Furthermore came in a few years other international commitments: since 1948 in the form of participation in UN missions. Most of these through the deployment of UN observers, but also as sending units. Already attached to Danish politicians the importance that Denmark was engaged in UN activities, but participation was also valuable as a superstructure on military training and for officers' professional development.

After the Soviet Union and the Eastern bloc collapse broke several of cold war "frozen" conflicts out. A bloody civil war broke out in Yugoslavia. Denmark contributed troops to UN peacekeeping and peacemaking in the Balkans. Some of the most serious events took place in 1995, when the Danish UN soldiers without a robust mandate, several times was caught between the warring parties, without being able to do other than to protect themselves, observing and melde.Begivenhederne in 1995 was instrumental in NATO gradually took over responsibility for operations in the former Yugoslavia with a considerably more robust mandate.

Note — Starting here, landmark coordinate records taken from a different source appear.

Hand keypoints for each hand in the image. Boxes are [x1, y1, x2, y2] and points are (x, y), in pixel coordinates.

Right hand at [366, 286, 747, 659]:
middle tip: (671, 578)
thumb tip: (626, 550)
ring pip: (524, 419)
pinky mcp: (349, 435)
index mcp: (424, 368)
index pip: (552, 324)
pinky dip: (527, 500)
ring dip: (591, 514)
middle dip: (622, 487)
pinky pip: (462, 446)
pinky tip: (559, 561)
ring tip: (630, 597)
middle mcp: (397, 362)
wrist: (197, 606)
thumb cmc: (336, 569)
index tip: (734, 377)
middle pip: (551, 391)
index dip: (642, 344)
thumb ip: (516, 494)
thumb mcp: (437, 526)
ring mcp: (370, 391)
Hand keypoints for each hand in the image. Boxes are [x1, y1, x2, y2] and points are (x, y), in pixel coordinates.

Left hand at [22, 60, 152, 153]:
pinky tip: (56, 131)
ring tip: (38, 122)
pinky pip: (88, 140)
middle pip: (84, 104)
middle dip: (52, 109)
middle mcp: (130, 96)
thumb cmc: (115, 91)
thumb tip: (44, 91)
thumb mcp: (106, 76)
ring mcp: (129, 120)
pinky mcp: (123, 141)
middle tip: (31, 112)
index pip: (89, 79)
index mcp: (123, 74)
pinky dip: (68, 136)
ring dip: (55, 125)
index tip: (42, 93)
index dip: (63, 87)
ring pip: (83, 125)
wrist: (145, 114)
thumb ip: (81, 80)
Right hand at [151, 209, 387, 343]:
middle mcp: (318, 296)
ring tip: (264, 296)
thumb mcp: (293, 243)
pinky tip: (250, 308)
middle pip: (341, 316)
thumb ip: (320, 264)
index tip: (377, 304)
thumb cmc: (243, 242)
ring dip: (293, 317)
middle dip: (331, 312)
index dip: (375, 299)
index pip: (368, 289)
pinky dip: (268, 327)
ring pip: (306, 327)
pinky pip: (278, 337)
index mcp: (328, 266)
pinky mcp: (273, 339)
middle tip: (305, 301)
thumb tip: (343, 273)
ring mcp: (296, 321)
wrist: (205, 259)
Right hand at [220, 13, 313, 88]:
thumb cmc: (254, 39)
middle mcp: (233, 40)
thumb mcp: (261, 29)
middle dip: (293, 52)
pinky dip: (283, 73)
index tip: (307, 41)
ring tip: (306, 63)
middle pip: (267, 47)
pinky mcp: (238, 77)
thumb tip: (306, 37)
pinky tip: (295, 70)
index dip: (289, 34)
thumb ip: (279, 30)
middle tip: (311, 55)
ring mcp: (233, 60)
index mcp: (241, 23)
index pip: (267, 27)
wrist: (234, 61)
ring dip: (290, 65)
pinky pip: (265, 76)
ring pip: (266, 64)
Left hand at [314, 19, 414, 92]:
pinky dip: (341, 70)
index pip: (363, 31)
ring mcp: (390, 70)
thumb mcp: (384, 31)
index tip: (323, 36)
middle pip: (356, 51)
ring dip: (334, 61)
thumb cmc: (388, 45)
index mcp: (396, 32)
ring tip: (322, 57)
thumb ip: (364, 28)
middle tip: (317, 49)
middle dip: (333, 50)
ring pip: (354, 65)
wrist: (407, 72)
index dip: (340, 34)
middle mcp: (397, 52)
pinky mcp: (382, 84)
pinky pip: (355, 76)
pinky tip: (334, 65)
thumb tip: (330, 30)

After 1990, participation in international operations has been increasing, and seized a substantial part of the army's resources. The reason for this was that the Defence tasks after the cessation of the Cold War changed radically. At the same time the geographic aspect in Denmark's international engagement much broader. The reason was a political desire to use the country's resources, including the army, to better managing Denmark's security policy interests proactively include by countering the threats identified in the areas where they occur.

The terrorist attack on the US on 11 September 2001 set a new agenda of wars in distant parts of the world. The new agenda has meant that the army after 2001 have participated in the "distant wars" in eg Iraq and Afghanistan but also helped in the construction of a new national total defense. Especially effort in Afghanistan has seen the fiercest fighting in the Army's recent history.